32. Can it for a moment be suggested that this elementary principle does not inform-industrial adjudication? The answer must be an emphatic 'no'.

In view of the aforesaid decision, it is clear that the finding of the Industrial Court; arrived at without pleadings and evidence is not sustainable.

4. Mr. Ganguli, the learned Counsel for the respondent No. 1, however, submitted that, in fact, the parties were alive to the issue whether the number of persons employed were less than 50 or more than 50. He pointed out that the respondent No. 1 even applied for production of documents which would have established whether there were less than 50 workmen in the employment or not. To that application, the petitioner replied that they were not able to place the documents. There is no dispute about the application and the reply. It does appear that the question whether there were 50 or less workmen and whether, therefore, Section 38-B of the Bombay Shops and Establishments Act makes the Industrial Employment (Standing Orders) Act applicable was raised before the Industrial Court.

5. In the circumstances, having regard to the fact that the respondent No. 1 was an illiterate workman, I consider it in the interest of justice to give an opportunity to the respondent No. 1 to properly plead and raise the question before the Industrial Court.

6. In the circumstances, the petition is allowed.

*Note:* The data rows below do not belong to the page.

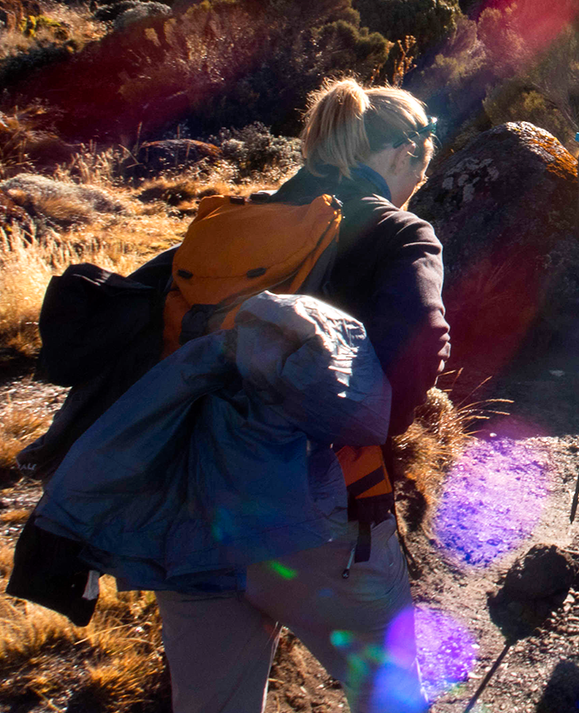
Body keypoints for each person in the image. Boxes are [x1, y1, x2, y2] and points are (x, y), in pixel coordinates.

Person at [145, 80, 449, 713]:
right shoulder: (399, 233)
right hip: (319, 516)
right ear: (401, 155)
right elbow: (422, 338)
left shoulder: (238, 222)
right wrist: (381, 424)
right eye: (424, 157)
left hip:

The impugned judgment of the Industrial Court is hereby set aside and the matter is remanded back to the Industrial Court for a fresh decision, in accordance with law, after affording an opportunity to both the parties to amend their pleadings and lead such additional evidence as may be advised. The Industrial Court shall decide the matter uninfluenced by any observations in this judgment on the merits of the case. The Industrial Court shall decide the matter not later than six months from the date the parties appear before it. The parties are directed to appear before the Industrial Court on September 12, 2008.

7. The rule is made absolute in the aforesaid terms. No order as to costs.